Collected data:
::::

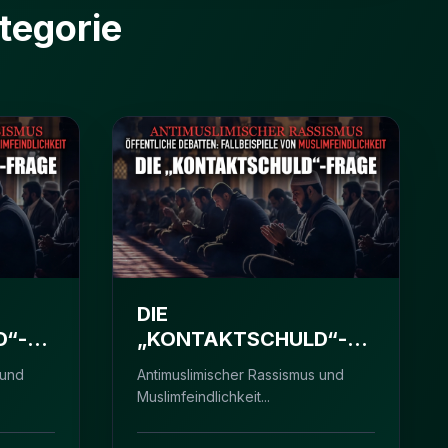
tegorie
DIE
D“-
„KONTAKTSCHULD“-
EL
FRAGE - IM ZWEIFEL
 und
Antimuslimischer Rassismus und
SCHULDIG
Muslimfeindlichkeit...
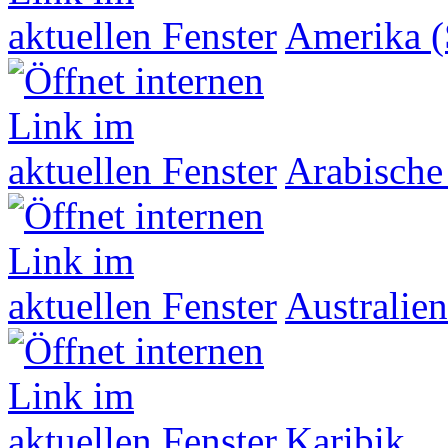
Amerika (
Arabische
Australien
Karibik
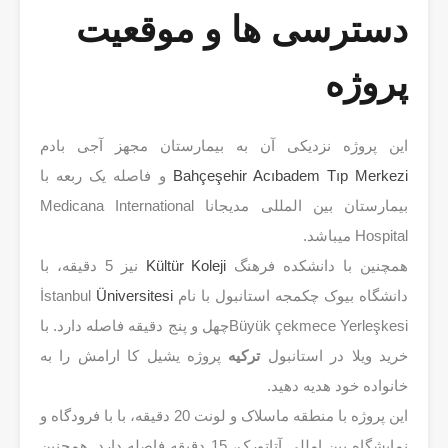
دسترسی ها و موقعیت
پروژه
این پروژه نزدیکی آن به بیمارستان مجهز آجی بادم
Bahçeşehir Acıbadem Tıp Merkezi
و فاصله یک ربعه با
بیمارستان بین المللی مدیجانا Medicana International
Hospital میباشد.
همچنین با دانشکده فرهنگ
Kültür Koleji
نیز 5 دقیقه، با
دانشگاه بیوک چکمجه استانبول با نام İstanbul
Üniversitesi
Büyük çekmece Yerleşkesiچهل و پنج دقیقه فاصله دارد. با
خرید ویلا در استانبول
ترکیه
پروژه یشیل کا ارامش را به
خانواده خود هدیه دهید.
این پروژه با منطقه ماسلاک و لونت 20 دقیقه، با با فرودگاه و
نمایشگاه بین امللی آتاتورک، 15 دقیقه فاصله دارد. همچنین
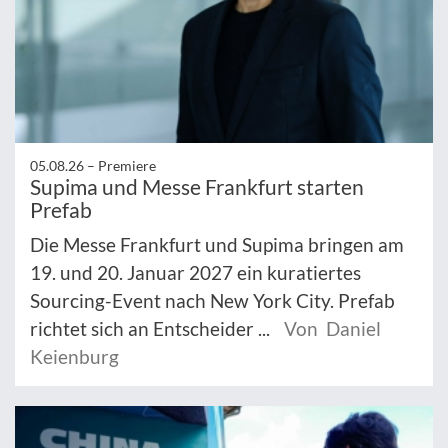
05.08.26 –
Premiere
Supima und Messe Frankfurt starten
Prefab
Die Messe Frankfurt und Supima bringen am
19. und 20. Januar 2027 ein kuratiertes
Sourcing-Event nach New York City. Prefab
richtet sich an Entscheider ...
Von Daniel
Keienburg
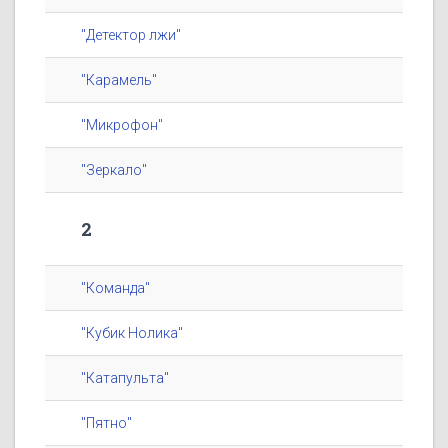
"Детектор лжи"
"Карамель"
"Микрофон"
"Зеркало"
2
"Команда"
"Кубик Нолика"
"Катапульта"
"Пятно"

::::

Please transcribe every line of text from the listing above without any changes, and leave the pictures out of your answer.

▸ Reply to the task
tegorie
DIE
D“-
„KONTAKTSCHULD“-
EL
FRAGE - IM ZWEIFEL
 und
Antimuslimischer Rassismus und
SCHULDIG
Muslimfeindlichkeit...
Amerika (
Arabische
Australien
Karibik
دسترسی ها و موقعیت
پروژه
این پروژه نزدیکی آن به بیمارستان مجهز آجی بادم
Bahçeşehir Acıbadem Tıp Merkezi
و فاصله یک ربعه با
بیمارستان بین المللی مدیجانا Medicana International
Hospital میباشد.
همچنین با دانشکده فرهنگ
Kültür Koleji
نیز 5 دقیقه، با
دانشگاه بیوک چکمجه استانبول با نام İstanbul
Üniversitesi
Büyük çekmece Yerleşkesiچهل و پنج دقیقه فاصله دارد. با
خرید ویلا در استانبول
ترکیه
پروژه یشیل کا ارامش را به
خانواده خود هدیه دهید.
این پروژه با منطقه ماسلاک و لونت 20 دقیقه، با با فرودگاه و
نمایشگاه بین امللی آتاتورک، 15 دقیقه فاصله دارد. همچنین
05.08.26 –
Premiere
Supima und Messe Frankfurt starten
Prefab
Die Messe Frankfurt und Supima bringen am
19. und 20. Januar 2027 ein kuratiertes
Sourcing-Event nach New York City. Prefab
richtet sich an Entscheider ...
Von Daniel
Keienburg
"Детектор лжи"
"Карамель"
"Микрофон"
"Зеркало"
2
"Команда"
"Кубик Нолика"
"Катапульта"
"Пятно"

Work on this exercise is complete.